Memories are built and strengthened by referencing multiple senses. This is obvious in terms of using photographs or other images to learn vocabulary.
Associating the image of the banana with the word helps to build a more robust memory about the word. Adding the spoken word helps more. Smelling, touching, and tasting the banana helps even further.
Other senses and sensations contribute to building memories, too. The music you listen to while studying will become ingrained with the study material (language related or otherwise). Also, when and where you study can become part of your memory.
If you study your vocabulary every morning during breakfast, then breakfast becomes part of your vocabulary memory.
But how does this affect your actual learning?
By tying your study to specific time, place, or situations, you do strengthen your recall in those situations, but you also weaken them in other situations!
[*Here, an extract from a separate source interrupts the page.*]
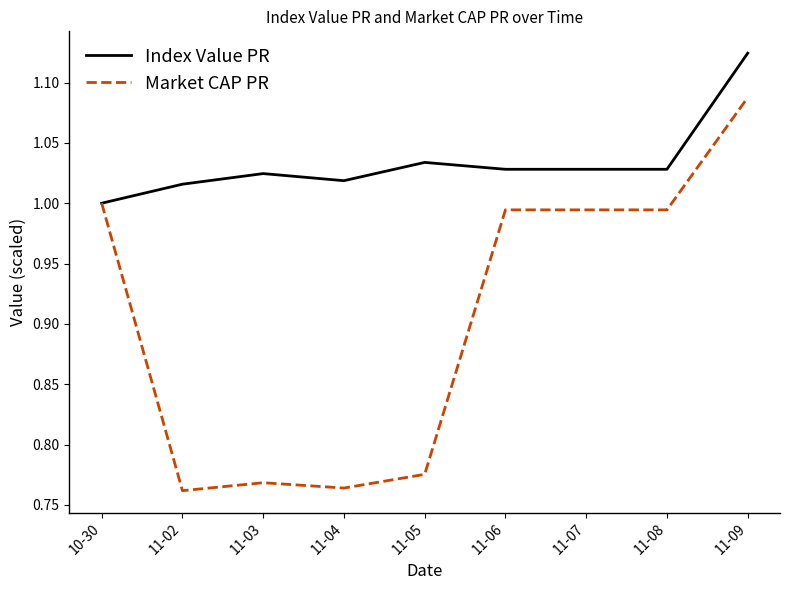

The Market CAP PR series shows 1.3 at 11-03. True or false?

False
Have you ever studied a word thoroughly, but then been unable to recall it during conversation? Sometimes in this situation, imagining yourself studying can help you recall the word (I've had this experience).
I've heard on several online language learning groups that learning the language in the same room at approximately the same time everyday is more effective than just randomly timed daily practice.
In direct response to the claim you've heard, this can be true, if your goal is simply to pass the test (and you can take the test in the same environment/situation/location where you study).
If, on the other hand, your goal is to recall and use the language in all situations, you'll do much better to vary your study location and habits as much as possible.